The SharePoint product has been around for some time, with the first version being released in 2001 as SharePoint Portal Server 2001. Things have moved on a bit since then. Following the acquisition of NCompass Labs, a content management system (CMS) vendor, Microsoft launched a new product, Content Management Server 2001. In 2003, Microsoft launched SharePoint Portal Server 2003 as well as an updated version of Content Management Server. These products were ultimately combined to become Microsoft Office SharePoint Server 2007 (MOSS) in late 2006.
While this was going on Microsoft also acquired ProClarity, a business intelligence (BI) vendor, and Groove, a peer-to-peer collaboration tool vendor. In 2007, Microsoft released PerformancePoint, a BI solution that was integrated with SharePoint and derived from the technology acquired from ProClarity. With MOSS 2007, Groove still existed as a stand-alone product, but now in SharePoint 2010, the features of Groove have been integrated into the platform. So, in answer to the question “What is SharePoint?”SharePoint 2010 is a fully integrated platform that is made up of the best bits of many tried-and-tested products.
There’s more to SharePoint than a collection of useful business tools, however. Creating such tight integration is no easy feat, and to make it happen, the good people at Microsoft have effectively deconstructed each of the products and pieced them back together into a software development platform that is based on the .NET Framework. In a sense, the SharePoint 2010 Platform is the .NET Framework with a whole host of reuseable application services such as content management, business intelligence, offline synchronization, and workflow.
How can it be used to develop applications? The answer is simple: open Visual Studio and start typing in the language of your choice. Of course, you’ll need to learn about a few new object models and you’ll need a good understanding of the platform architecture, but fundamentally developing applications using the SharePoint platform is exactly the same as developing applications using the .NET Framework. There are no new languages to learn and the improved tooling in SharePoint 2010 means that most of the work can be done in Visual Studio.
The aim of this book is to provide the necessary guidance to allow developers who are already comfortable with the .NET platform and the Visual Studio toolset to make full use of the SharePoint platform when developing custom applications.
SharePoint is more than a document management tool, a content management tool, or an application that allows users to create collaborative web sites.
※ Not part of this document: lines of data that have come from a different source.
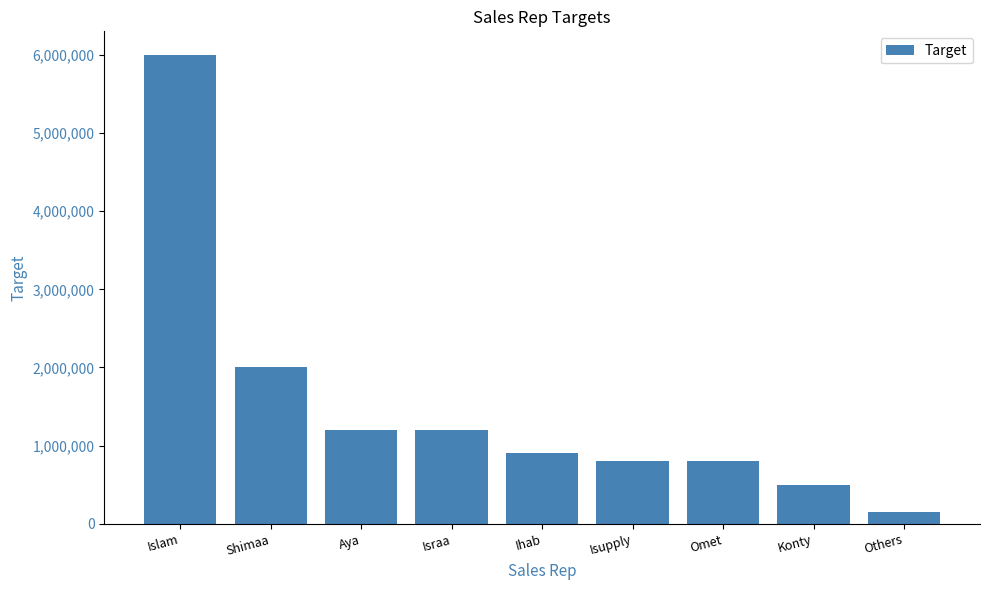

True or false: the data shows 245533 at Isupply.

False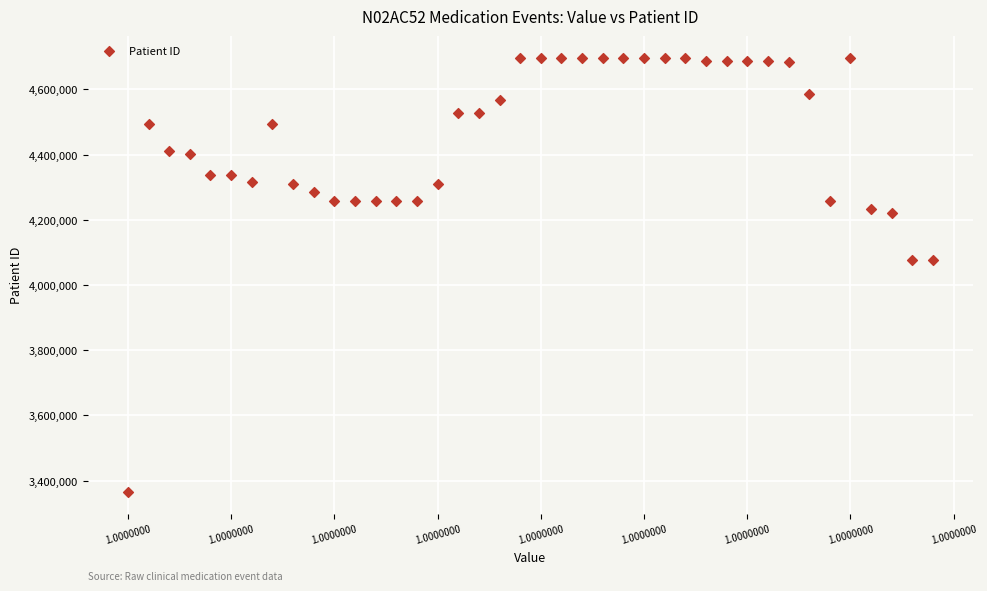

Count the number of points in this scatter plot.

40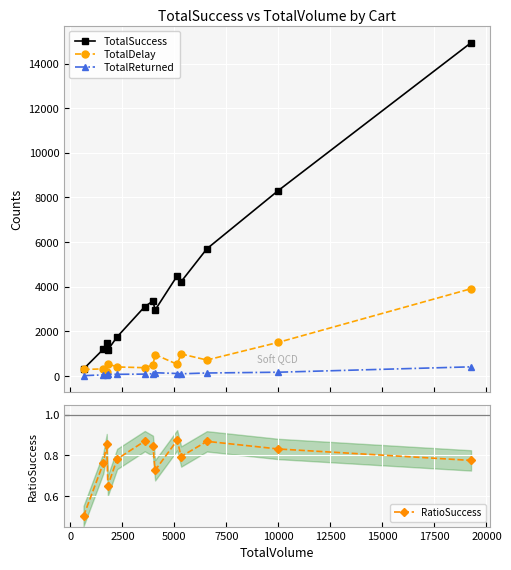

Reading left to right, what are all the values shown in this chart?

TotalSuccess: 318.0	1203.0	1497.0	1174.0	1759.0	3111.0	3362.0	2961.0	4489.0	4231.0	5702.0	8311.0	14931.0
TotalDelay: 296.0	324.0	194.0	547.0	410.0	376.0	499.0	963.0	530.0	991.0	721.0	1511.0	3914.0
TotalReturned: 20.0	55.0	59.0	82.0	80.0	89.0	109.0	151.0	116.0	104.0	139.0	174.0	415.0
RatioSuccess: 0.5	0.8	0.9	0.7	0.8	0.9	0.8	0.7	0.9	0.8	0.9	0.8	0.8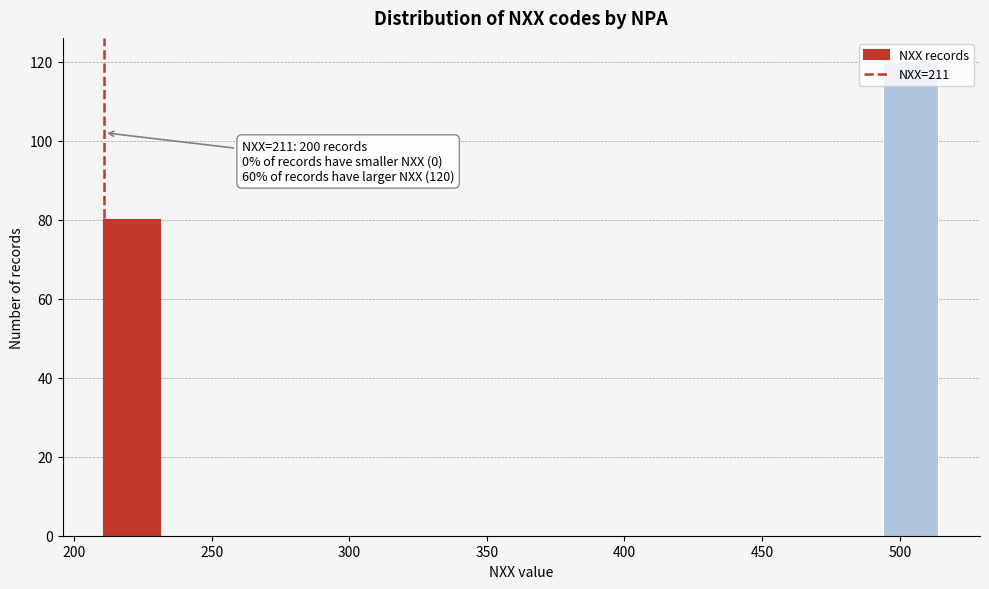

Which range on the x-axis has the tallest bar?

495 to 515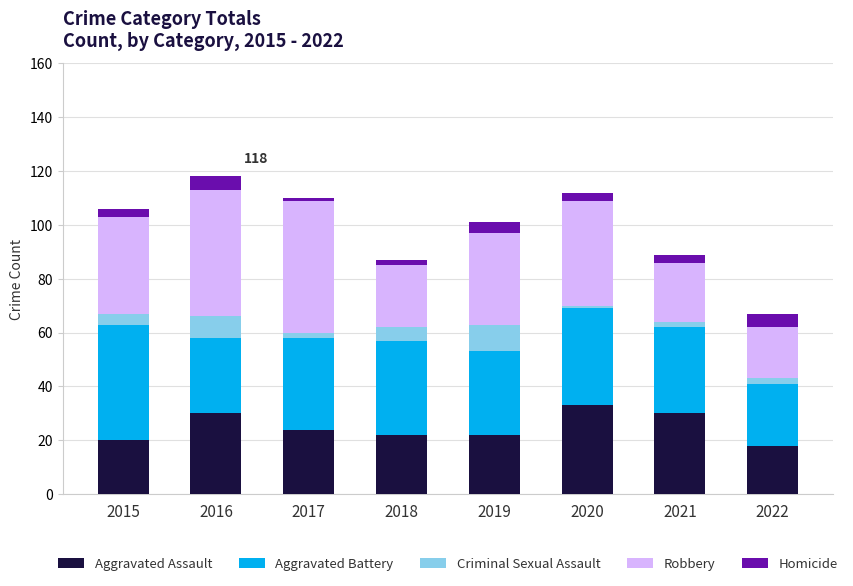

What is the total value across all series at 2016?

118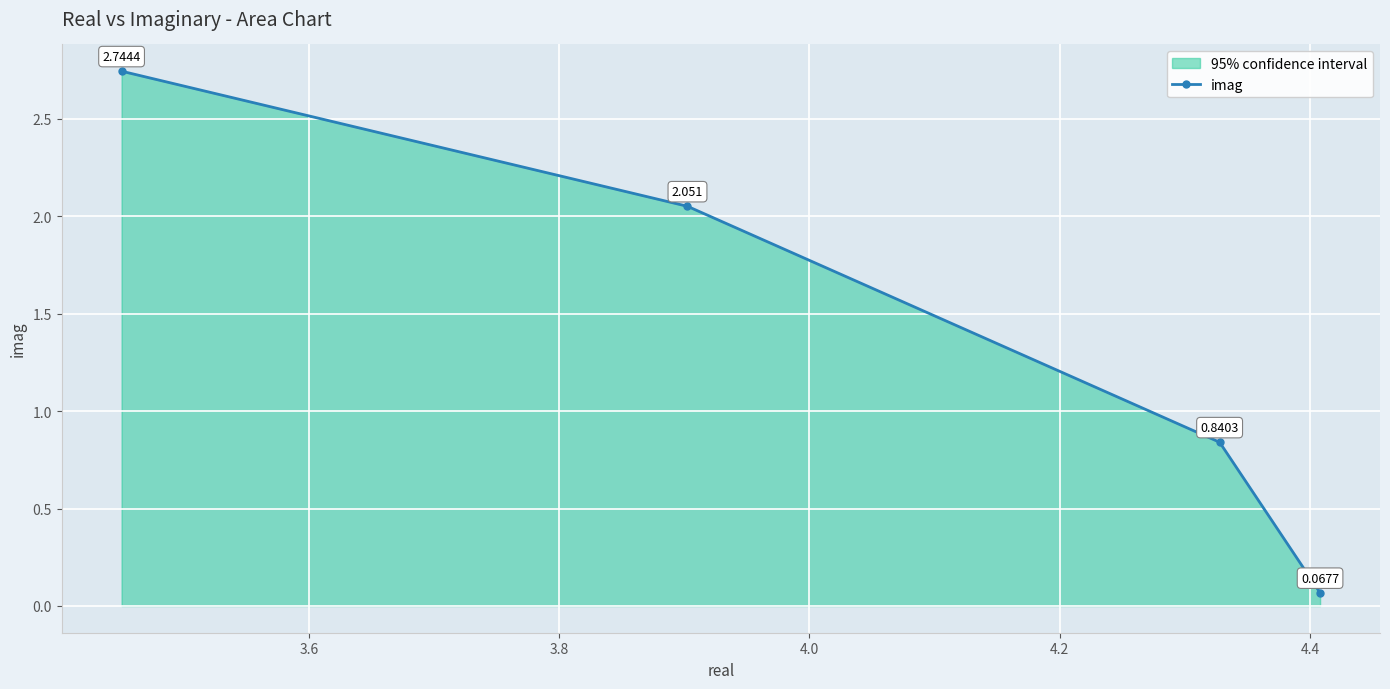

What is the sum of all values?

5.7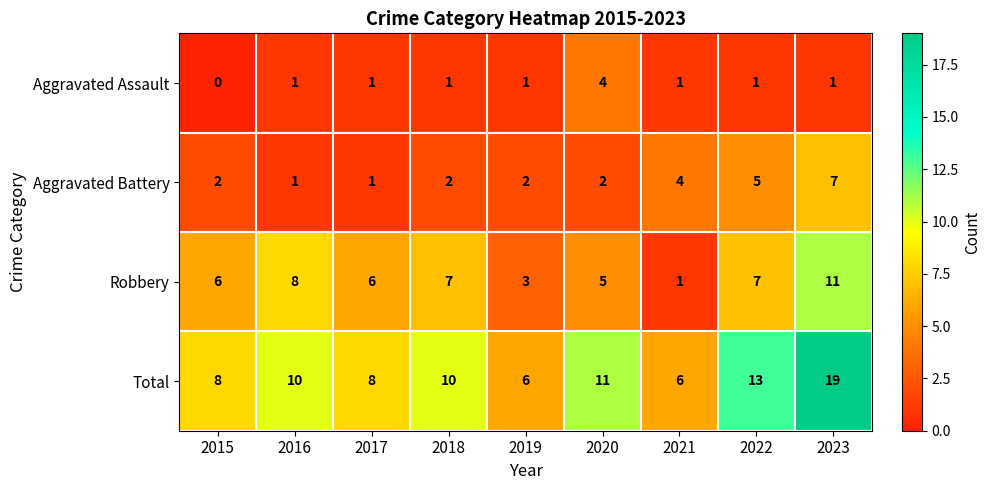

List the series in order of their peak value, lowest first.

Aggravated Assault, Aggravated Battery, Robbery, Total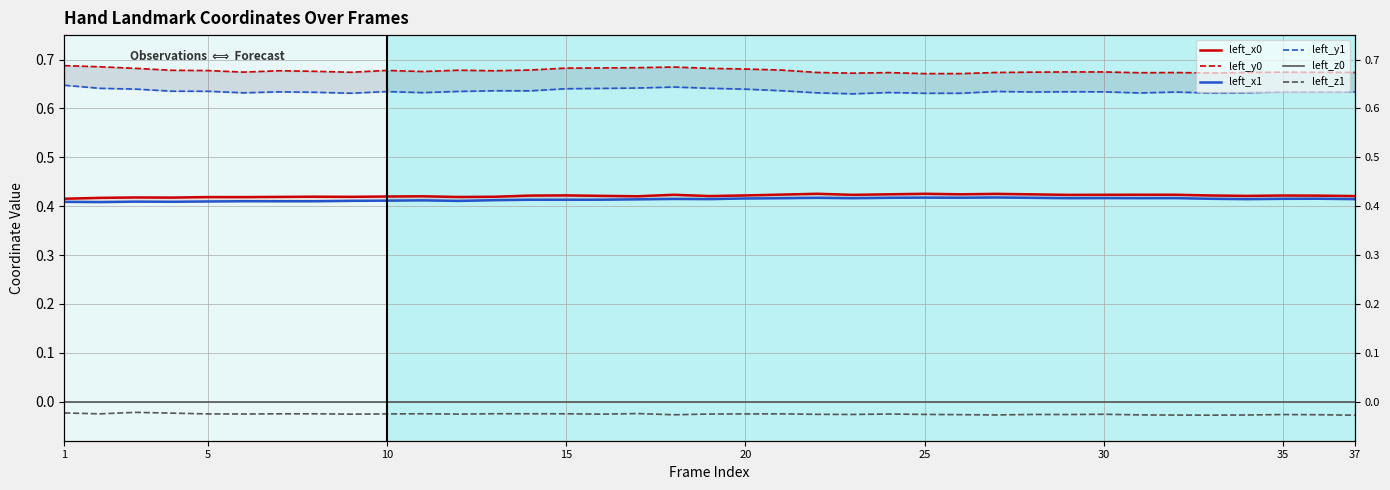

What are all the series names shown in the legend?

left_x0, left_y0, left_x1, left_y1, left_z0, left_z1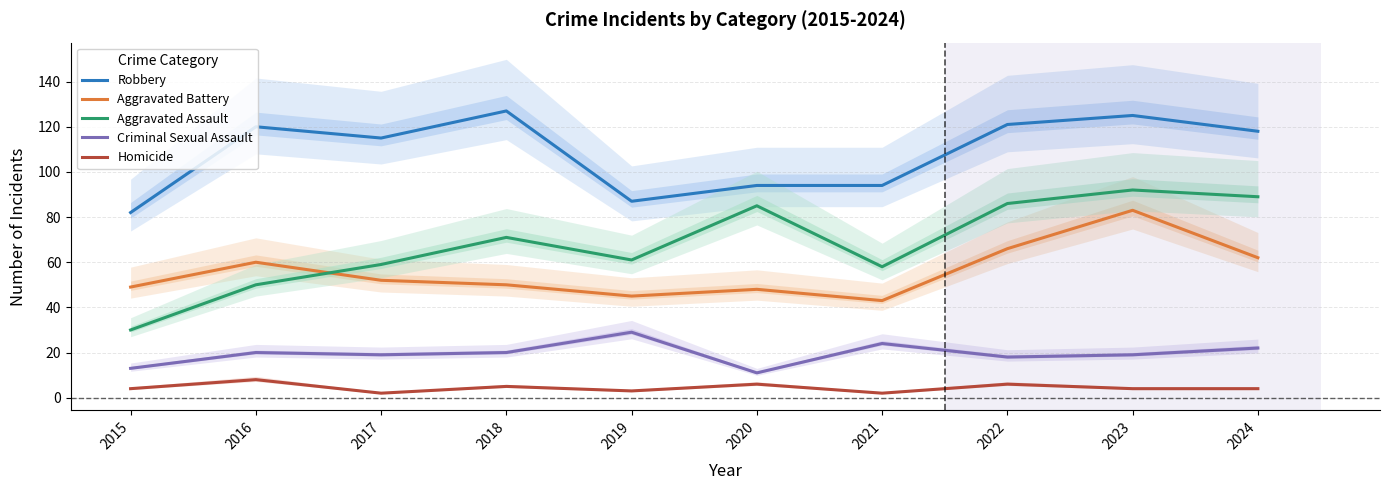

What is the difference between the Homicide values at 2024 and 2018?

1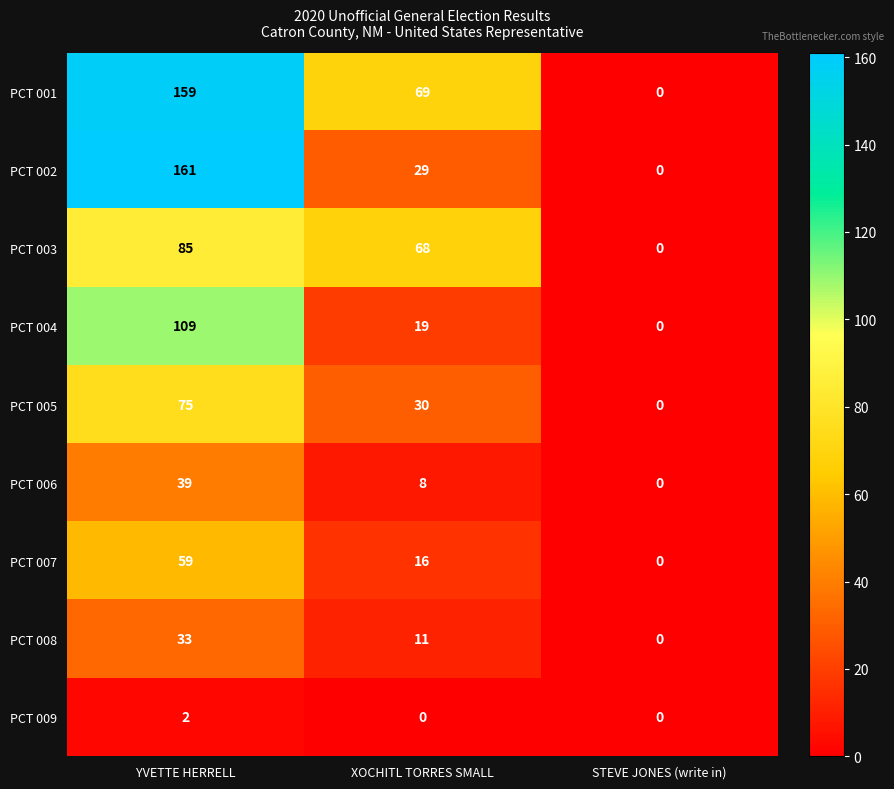

What is the greatest value displayed?

161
Behind all of this, SharePoint is a new kind of operating system that runs across an entire organization and provides the tools and services that information workers need on a day-to-day basis.
Organizations will always have line-of-business applications, but what about the myriad administrative applications—the Access databases, Excel spreadsheets, custom .NET application for tracking widget returns? What about the business data that’s stored in an incalculable number of Word documents and PDF files on desktop PCs and network file shares? What about the holiday request formsthat get filled in and stuck in a filing cabinetsomewhere? The SharePoint platform provides the tools and technologies to manage all of these processes and all of this data in a single unified manner. Building applications that leverage this platform provides an unparalleled level of visibility and integration—all using the familiar toolset of Microsoft Visual Studio 2010.
The SharePoint platform is delivered via a server farm architecture, shown in the following example:
Each farm can have one or more servers and can be scaled out to meet requirements.The SharePoint platform is a collection of centrally managed services that are automatically installed and configured on the various servers within the farm. Among these services, one of the most prevalent is the web service that uses Internet Information Services (IIS) on each server to deliver the web user interface that is commonly associated with SharePoint.
As well as leveraging IIS to deliver a web user interface, the SharePoint platform also makes use of Microsoft SQL Server as its primary data store. A number of separate databases are used to maintain data for each of the services on a farm; however, the global configuration for the farm itself is stored in a single database. New servers must connect to this database to be added to the farm.